* **What the exercise asks**: Whenever "سعيد" appears in a line, please copy that line from the data.

+ + + + +

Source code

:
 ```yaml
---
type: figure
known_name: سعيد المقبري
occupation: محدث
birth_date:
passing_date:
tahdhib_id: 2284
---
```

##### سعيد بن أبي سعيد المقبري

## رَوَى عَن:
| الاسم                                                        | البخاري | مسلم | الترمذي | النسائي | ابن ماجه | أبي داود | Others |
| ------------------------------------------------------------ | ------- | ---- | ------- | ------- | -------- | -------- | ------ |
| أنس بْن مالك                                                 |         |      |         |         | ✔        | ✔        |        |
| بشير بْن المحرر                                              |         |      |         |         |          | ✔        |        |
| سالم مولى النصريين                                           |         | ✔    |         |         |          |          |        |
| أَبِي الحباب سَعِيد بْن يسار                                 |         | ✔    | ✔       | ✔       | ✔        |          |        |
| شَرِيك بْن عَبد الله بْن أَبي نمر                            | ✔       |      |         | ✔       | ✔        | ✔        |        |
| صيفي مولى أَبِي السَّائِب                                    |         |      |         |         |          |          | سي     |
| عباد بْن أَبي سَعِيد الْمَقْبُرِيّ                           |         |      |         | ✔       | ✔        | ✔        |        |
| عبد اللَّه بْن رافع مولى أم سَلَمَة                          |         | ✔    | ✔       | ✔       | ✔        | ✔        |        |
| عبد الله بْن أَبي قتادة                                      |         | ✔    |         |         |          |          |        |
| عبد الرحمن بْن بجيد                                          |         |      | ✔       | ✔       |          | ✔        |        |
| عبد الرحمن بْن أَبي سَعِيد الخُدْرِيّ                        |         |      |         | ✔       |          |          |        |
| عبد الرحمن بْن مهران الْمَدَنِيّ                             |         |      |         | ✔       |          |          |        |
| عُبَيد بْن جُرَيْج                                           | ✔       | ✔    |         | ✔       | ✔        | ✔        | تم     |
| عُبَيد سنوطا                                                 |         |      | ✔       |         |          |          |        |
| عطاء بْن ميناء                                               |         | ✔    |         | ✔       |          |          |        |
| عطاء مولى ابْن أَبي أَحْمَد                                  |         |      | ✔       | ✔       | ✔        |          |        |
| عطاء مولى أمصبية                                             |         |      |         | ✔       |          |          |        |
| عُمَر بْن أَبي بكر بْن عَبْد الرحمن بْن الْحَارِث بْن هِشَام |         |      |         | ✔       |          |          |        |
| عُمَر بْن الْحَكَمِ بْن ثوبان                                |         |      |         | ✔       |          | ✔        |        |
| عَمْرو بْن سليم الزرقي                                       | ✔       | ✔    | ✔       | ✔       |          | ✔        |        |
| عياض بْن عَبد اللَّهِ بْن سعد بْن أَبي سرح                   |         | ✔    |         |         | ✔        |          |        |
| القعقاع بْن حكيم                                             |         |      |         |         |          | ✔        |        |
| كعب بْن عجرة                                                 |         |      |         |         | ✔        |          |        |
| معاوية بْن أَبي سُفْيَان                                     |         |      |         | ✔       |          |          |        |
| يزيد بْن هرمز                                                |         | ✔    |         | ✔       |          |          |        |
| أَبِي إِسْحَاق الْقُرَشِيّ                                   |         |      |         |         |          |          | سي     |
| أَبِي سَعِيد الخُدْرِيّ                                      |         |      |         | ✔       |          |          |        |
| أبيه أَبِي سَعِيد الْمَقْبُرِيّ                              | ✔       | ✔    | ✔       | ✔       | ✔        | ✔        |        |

+ + + + +

* **Result of this exercise**:
known_name: سعيد المقبري
##### سعيد بن أبي سعيد المقبري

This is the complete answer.